Christopher Mielo v. Steak N Shake Operations Inc
897 F.3d 467
3rd Cir.2018Background
- Two disability-rights advocates (Mielo and Heinzl) sued Steak ’n Shake under Title III of the ADA alleging accessibility defects (particularly in parking facilities) at multiple restaurants; each plaintiff alleges concrete difficulty ambulating in a wheelchair at one Steak ’n Shake location.
- Complaint seeks declaratory and injunctive relief ordering Steak ’n Shake to adopt corporate ADA-compliance policies and to remediate barriers across ~417 company-controlled locations.
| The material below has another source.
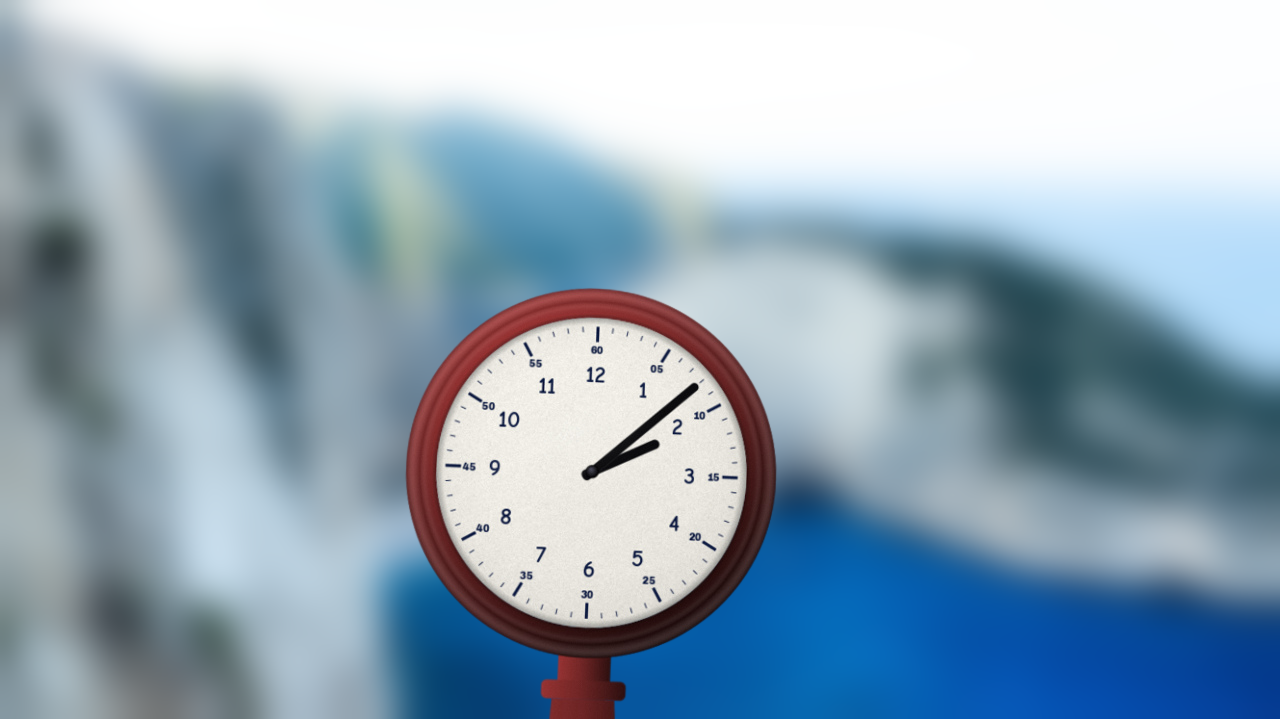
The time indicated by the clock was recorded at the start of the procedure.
2:08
- District Court certified a nationwide Rule 23(b)(2) class of mobility-disabled persons who encountered accessibility barriers at any Steak ’n Shake location where defendant owns/controls parking.
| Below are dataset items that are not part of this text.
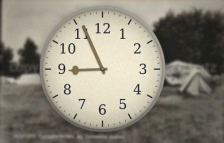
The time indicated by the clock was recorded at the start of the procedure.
8:56
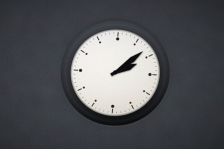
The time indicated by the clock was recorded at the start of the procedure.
2:08
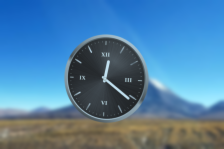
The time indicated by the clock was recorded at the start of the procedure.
12:21
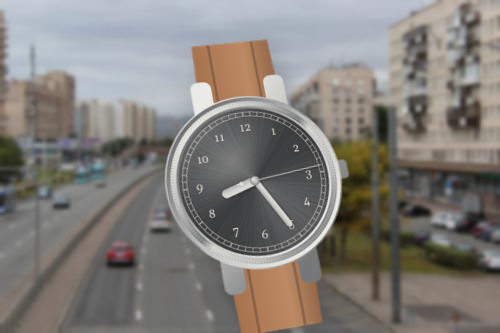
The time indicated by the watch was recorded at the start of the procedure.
8:25:14
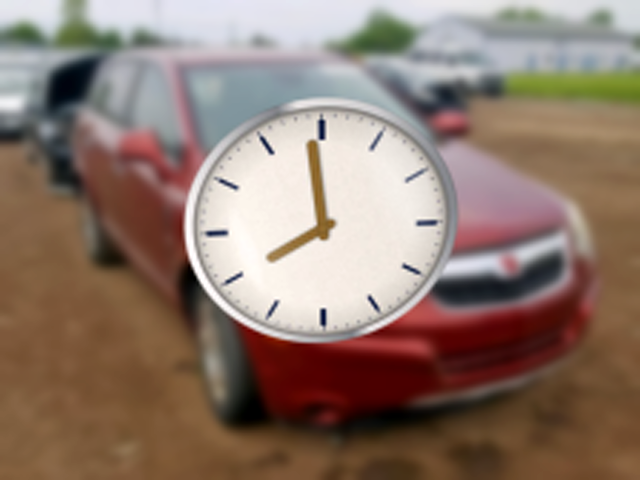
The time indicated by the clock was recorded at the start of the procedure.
7:59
- Steak ’n Shake appealed class certification under Rule 23(f); the Third Circuit reviews certification for abuse of discretion and legal questions de novo.
- The panel analyzed Article III standing (injury in fact, traceability, redressability) and Rule 23(a) requirements (numerosity, commonality) and concluded plaintiffs have standing but the certified class fails Rule 23(a).
Issues
| Issue | Plaintiff's Argument | Defendant's Argument | Held |
|---|---|---|---|
| Article III standing (overall) | Mielo/Heinzl say they suffered concrete harms (physical difficulty ambulating; deterrence) caused by Steak ’n Shake’s corporate policies and seek injunctive relief | Steak ’n Shake contends plaintiffs assert only procedural violations (lack of policy) and lack standing to seek wide-ranging relief for locations they did not visit | Court: Plaintiffs have standing — alleged concrete, particularized past injuries and deterrence; traceability/redressability sufficiently pled at pleading stage; merits not decided |
| Injury-in-fact: procedural-policy v. concrete harm | Plaintiffs argue lack of an ADA compliance policy caused real-world harms (ambulatory difficulty) and that policy relief would remedy injuries | Steak ’n Shake argues mere absence of policy is a bare procedural violation insufficient for concreteness under Spokeo/Cottrell | Held: Mere absence of policy alone is insufficient, but plaintiffs also allege concrete physical harms (ambulating difficulties) satisfying concreteness and particularization requirements |
| Traceability & Redressability | Plaintiffs claim corporate policies caused the barriers (traceability) and that injunctive relief requiring inspections/training/policies would likely lead to remediation (redressability) | Steak ’n Shake points out causal gaps and that ordering policies—without guaranteed remediation—may not redress specific slope defects | Held: Traceability satisfied at pleading stage (indirect causation ok); redressability met because injunctive measures and retained jurisdiction make remediation likely enough for standing |
| Rule 23(a) — Numerosity and Commonality | Plaintiffs assert large pool of potential class members (millions of persons with mobility disabilities; company presence; executive’s remark) and seek classwide injunctive relief | Steak ’n Shake argues class is overbroad, speculative as to number of injured class members, and includes many distinct ADA violations across facilities undermining commonality | Held: Class certification reversed. Numerosity not shown by non-specific census data or perfunctory corporate comment (speculation). Commonality fails because certified class sweeps many different types of ADA violations that do not raise a single common contention capable of classwide resolution |
Key Cases Cited
- Spokeo, Inc. v. Robins, 136 S. Ct. 1540 (2016) (statutory/ procedural violations must cause concrete injury to satisfy standing)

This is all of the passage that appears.